─── GIVEN INFORMATION ───

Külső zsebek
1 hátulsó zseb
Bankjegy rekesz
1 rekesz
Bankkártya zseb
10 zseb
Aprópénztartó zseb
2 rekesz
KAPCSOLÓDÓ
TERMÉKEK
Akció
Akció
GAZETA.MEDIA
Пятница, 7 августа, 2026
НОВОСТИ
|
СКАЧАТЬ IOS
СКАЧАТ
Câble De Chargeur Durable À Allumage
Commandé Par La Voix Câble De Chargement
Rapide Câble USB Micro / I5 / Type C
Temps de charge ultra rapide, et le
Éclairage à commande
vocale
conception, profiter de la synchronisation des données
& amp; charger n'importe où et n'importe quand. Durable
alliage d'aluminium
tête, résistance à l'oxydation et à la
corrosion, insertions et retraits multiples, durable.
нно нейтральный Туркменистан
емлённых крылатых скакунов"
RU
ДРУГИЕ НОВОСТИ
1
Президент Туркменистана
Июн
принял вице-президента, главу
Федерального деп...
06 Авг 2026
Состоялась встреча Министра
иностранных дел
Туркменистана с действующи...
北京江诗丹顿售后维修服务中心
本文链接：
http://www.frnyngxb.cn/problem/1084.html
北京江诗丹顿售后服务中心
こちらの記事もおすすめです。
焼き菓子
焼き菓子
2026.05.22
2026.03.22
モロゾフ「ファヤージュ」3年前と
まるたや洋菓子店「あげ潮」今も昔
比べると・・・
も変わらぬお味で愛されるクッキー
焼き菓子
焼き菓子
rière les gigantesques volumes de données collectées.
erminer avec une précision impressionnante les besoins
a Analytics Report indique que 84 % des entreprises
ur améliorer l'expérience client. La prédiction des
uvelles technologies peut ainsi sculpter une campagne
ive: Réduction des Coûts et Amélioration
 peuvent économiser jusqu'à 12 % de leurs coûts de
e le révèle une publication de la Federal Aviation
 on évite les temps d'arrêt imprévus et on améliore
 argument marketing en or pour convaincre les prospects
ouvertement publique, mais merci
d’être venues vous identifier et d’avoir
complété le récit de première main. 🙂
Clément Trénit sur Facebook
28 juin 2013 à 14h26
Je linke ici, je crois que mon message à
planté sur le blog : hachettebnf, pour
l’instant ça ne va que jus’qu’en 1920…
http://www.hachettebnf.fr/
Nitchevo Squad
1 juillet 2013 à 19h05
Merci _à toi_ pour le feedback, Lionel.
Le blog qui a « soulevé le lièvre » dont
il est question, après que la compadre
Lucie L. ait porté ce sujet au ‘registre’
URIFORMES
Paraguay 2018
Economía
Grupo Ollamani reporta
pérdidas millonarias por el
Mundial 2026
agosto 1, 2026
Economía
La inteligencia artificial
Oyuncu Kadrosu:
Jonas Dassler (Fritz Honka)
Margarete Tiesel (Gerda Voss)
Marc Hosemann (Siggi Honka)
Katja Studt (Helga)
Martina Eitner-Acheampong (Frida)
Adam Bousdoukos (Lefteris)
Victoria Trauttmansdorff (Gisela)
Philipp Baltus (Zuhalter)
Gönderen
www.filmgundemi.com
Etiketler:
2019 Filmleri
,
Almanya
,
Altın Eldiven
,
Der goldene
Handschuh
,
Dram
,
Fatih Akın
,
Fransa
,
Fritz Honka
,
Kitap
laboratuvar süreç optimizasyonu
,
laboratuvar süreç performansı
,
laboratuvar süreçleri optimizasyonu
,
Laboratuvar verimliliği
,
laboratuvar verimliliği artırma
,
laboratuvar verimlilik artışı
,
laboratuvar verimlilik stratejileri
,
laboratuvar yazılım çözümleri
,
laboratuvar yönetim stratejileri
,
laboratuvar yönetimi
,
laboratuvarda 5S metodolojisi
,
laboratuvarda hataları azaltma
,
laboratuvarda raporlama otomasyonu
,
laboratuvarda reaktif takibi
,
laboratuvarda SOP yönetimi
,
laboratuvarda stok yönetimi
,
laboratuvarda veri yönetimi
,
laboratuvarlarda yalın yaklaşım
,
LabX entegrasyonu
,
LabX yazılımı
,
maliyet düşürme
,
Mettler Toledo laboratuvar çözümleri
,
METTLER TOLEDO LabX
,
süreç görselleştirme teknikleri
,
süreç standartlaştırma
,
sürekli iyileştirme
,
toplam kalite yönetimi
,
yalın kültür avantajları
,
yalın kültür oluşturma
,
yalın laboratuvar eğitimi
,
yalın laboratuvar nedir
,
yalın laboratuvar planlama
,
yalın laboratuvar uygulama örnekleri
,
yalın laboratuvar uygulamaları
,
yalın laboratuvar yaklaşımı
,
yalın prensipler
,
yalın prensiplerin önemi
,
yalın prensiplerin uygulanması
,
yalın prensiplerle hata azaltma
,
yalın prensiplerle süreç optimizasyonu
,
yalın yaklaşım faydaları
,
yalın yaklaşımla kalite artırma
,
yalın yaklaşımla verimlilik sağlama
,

───

**REQUIRED WORK:**
Go through the material and report each line that holds the string "Fritz".

**SOLUTION FOR THIS PROBLEM:**
Jonas Dassler (Fritz Honka)
Fritz Honka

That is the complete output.